New research finds racial and gender disparities in the amount of money doctors earn.
By Tom Jacobs
The Doctor, by Luke Fildes. (Photo: Wikimedia Commons)
Although many Donald Trump supporters may beg to differ, there are still huge benefits to being a white man in today’s America. Especially if you happen to be a medical doctor.
A new study of physicians’ incomes finds white males earn substantially more than their black counterparts, even after adjusting for a variety of factors — including their specialty.
In contrast, black and white female physicians earn, on average, close to the same amount. But that small victory for equality comes with an enormous catch: Both tend to make far less than their male counterparts.
Unless possessing a certain appendage somehow gives you magical healing powers, something here is seriously messed up.
These “puzzling” findings are presented in the BMJ by a research team led by Harvard Medical School’s Anupam Jena. The research team came to its conclusion by analyzing data from two national surveys.
The study found that 30.9 percent of white male physicians made more than $250,00 annually, compared to 18.3 percent of black males.

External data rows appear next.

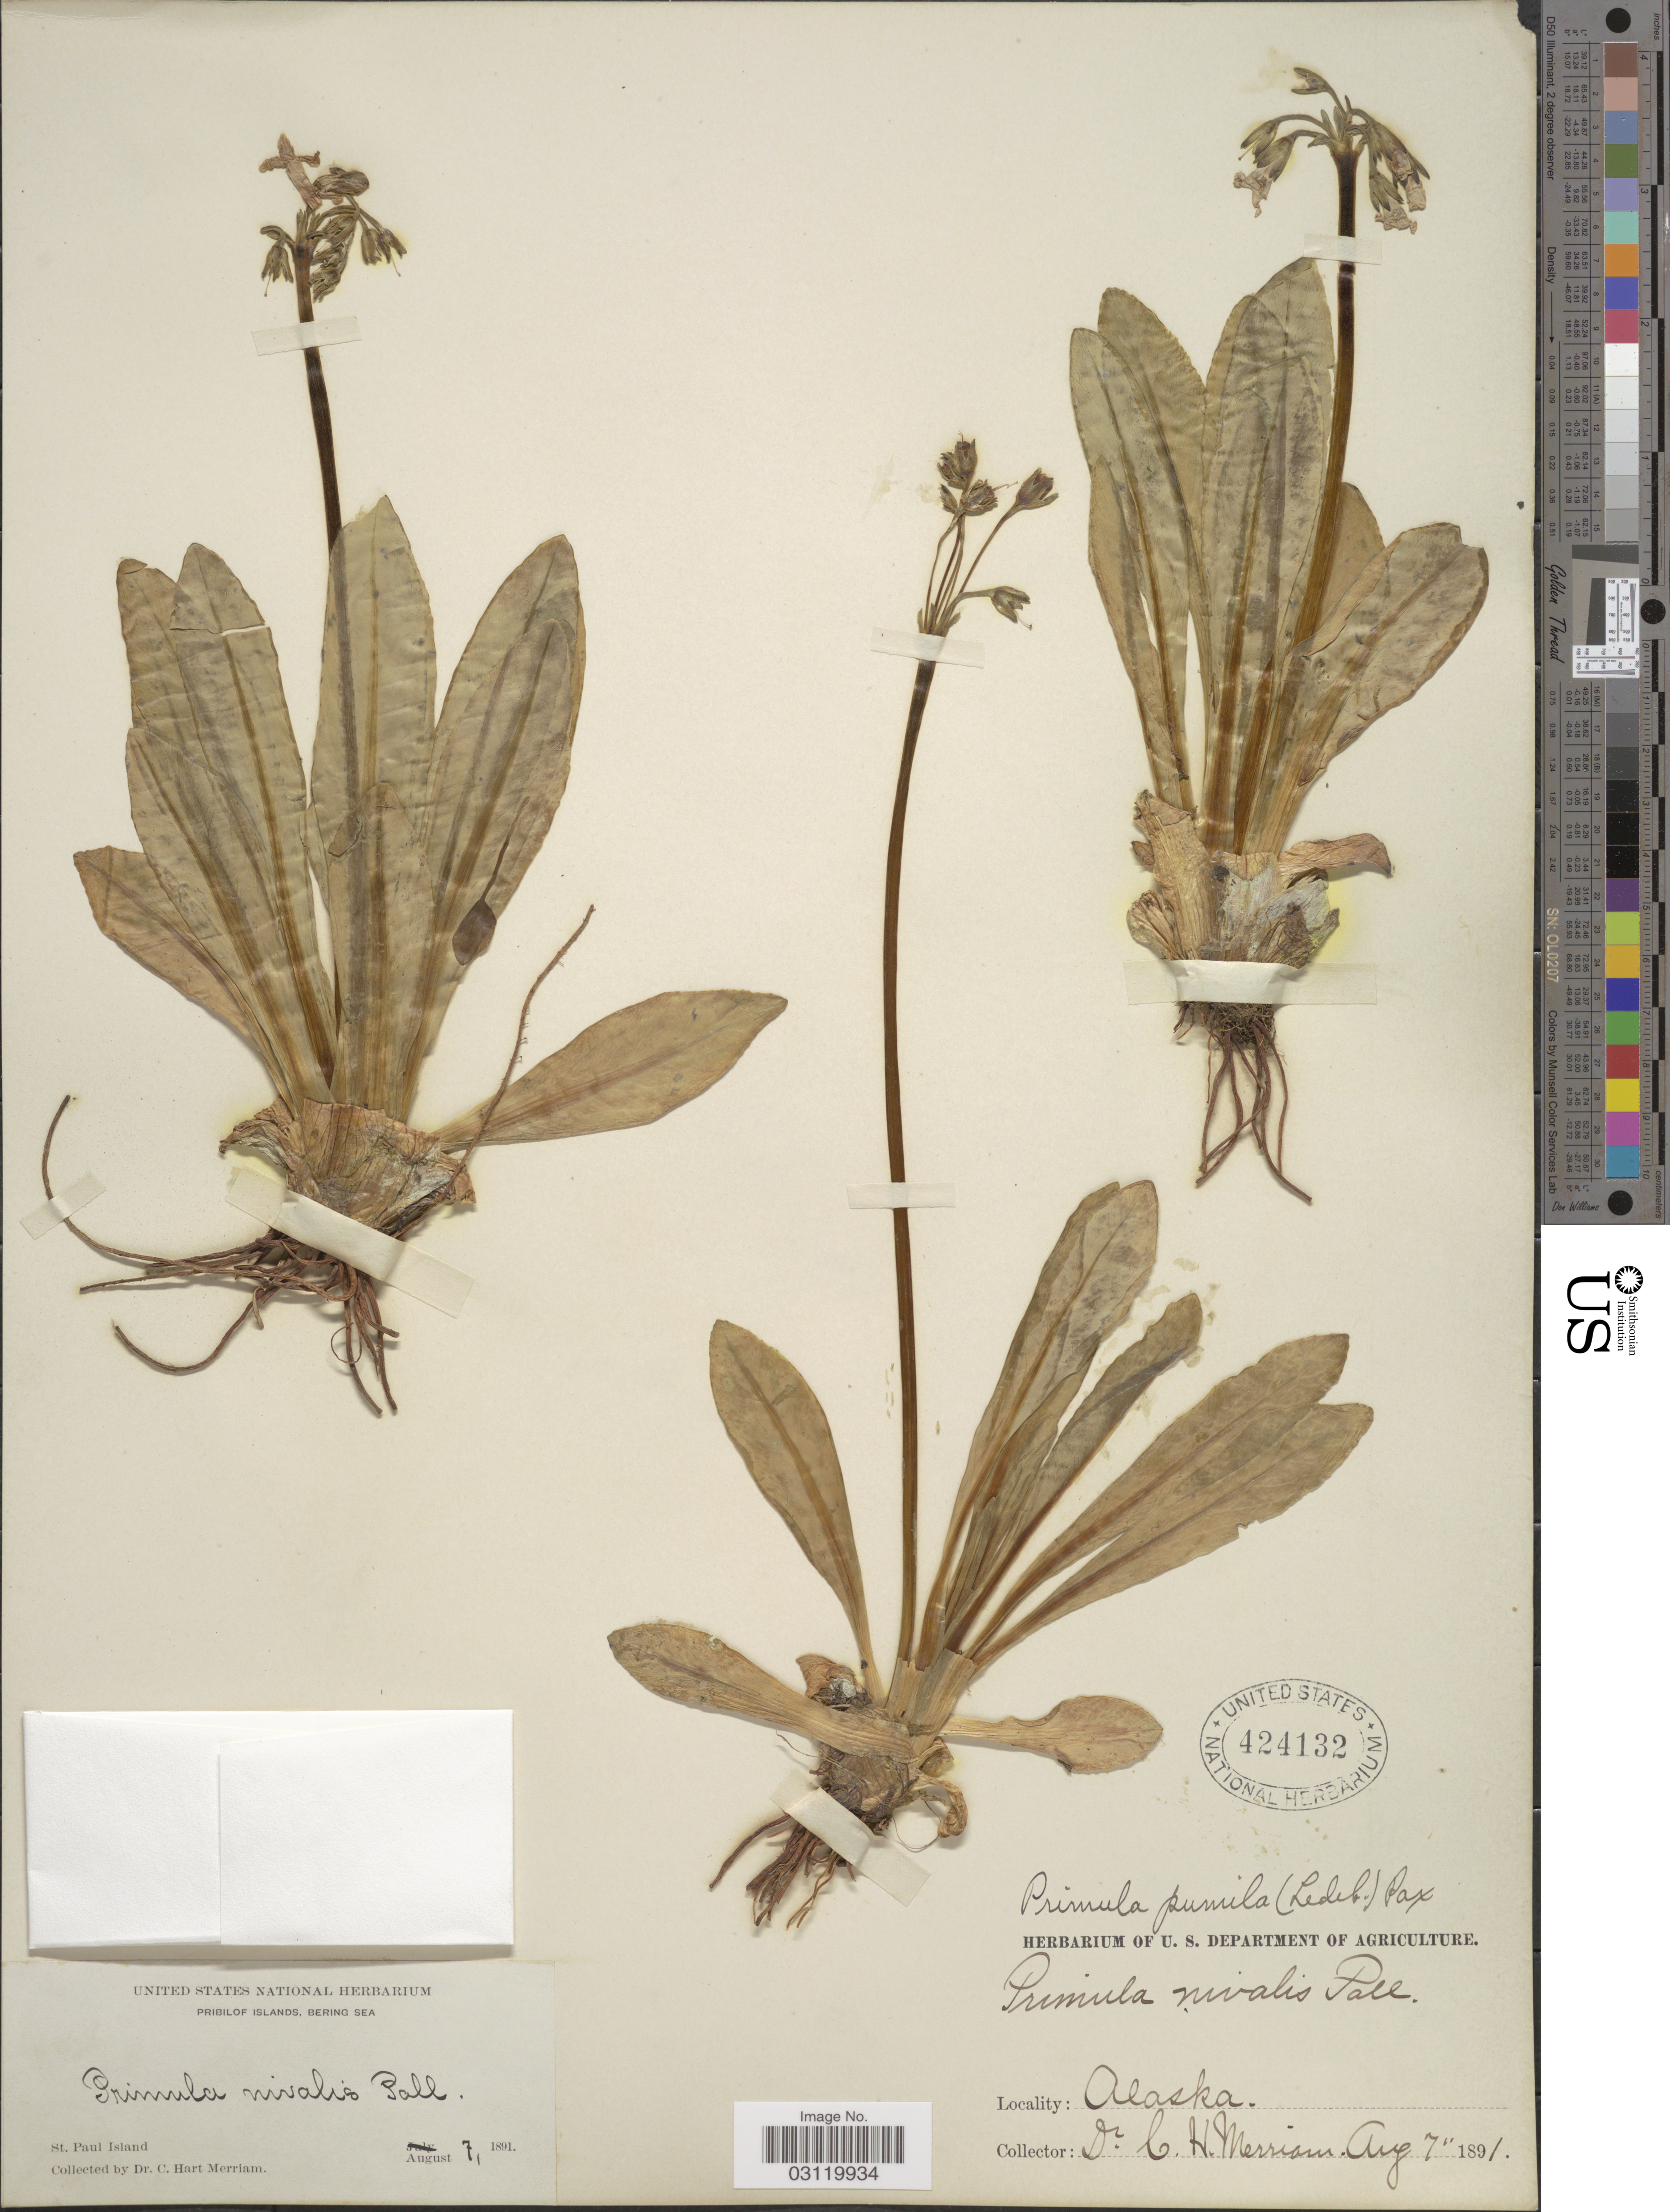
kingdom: Plantae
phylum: Tracheophyta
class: Magnoliopsida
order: Ericales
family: Primulaceae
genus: Primula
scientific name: Primula tschuktschorum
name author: Kjellm.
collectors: C. Merriam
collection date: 1891-08-07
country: United States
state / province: Alaska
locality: Pribilof Islands, Bering Sea. St. Paul Island.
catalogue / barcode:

The first was the 2000–13 American Community Survey, a large, nationally representative poll conducted by the Census Bureau. It included a large number of practicing physicians: 43,213 white men, 1,698 black men, 15,164 white women, and 1,252 black women.
Jena and his team restricted their analysis to doctors ages 35 and up, and focused on doctors’ personal earnings from employment and business income.
The researchers found the mean annual income was highest among white male physicians ($253,042), followed by black males ($188,230), white females ($163,234), and black females ($152,784).
The other set of figures came from the three physician surveys (conducted in 2000–01, 2004–05, and 2008) administered by the Center for Studying Health System Change. While the number of doctors surveyed by the Center for Studying Health System Change was smaller, the results were very similar.
It found, for example, that 30.9 percent of white male physicians made more than $250,00 annually, compared to 18.3 percent of black males, 9.6 percent of white females, and 7.3 percent of black females.
When those numbers were adjusted to take into account the doctors’ ages and the amount of time they spent on the job, the racial and gender pay disparities remained large. Indeed, “these income differences remained after adjustment for physician specialty, hours worked, practice characteristics, insurance mix, and geography,” the researchers conclude.
For their part, Jena and his colleagues can find no obvious explanation for these results.
“Black male physicians are more likely to work in primary care, and to treat Medicaid patients, compared with white male physicians, both of which are associated with lower earnings,” they report. “Adjustment for these and other practice characteristics, however, did not eliminate — or even substantially reduce — the estimated differences in earnings.”
They suggest further research should look into such possibilities as “disparities in job opportunities,” “lower bargaining power in salary negotiations with employers,” and “discrimination by employers or patients.”
For many people, of course, being a physician isn’t primarily about money. Healing people can be a noble calling; there is certainly honor in wearing the white coat.
But if you want to make the big bucks, it’ll help if the garment matches your skin tone.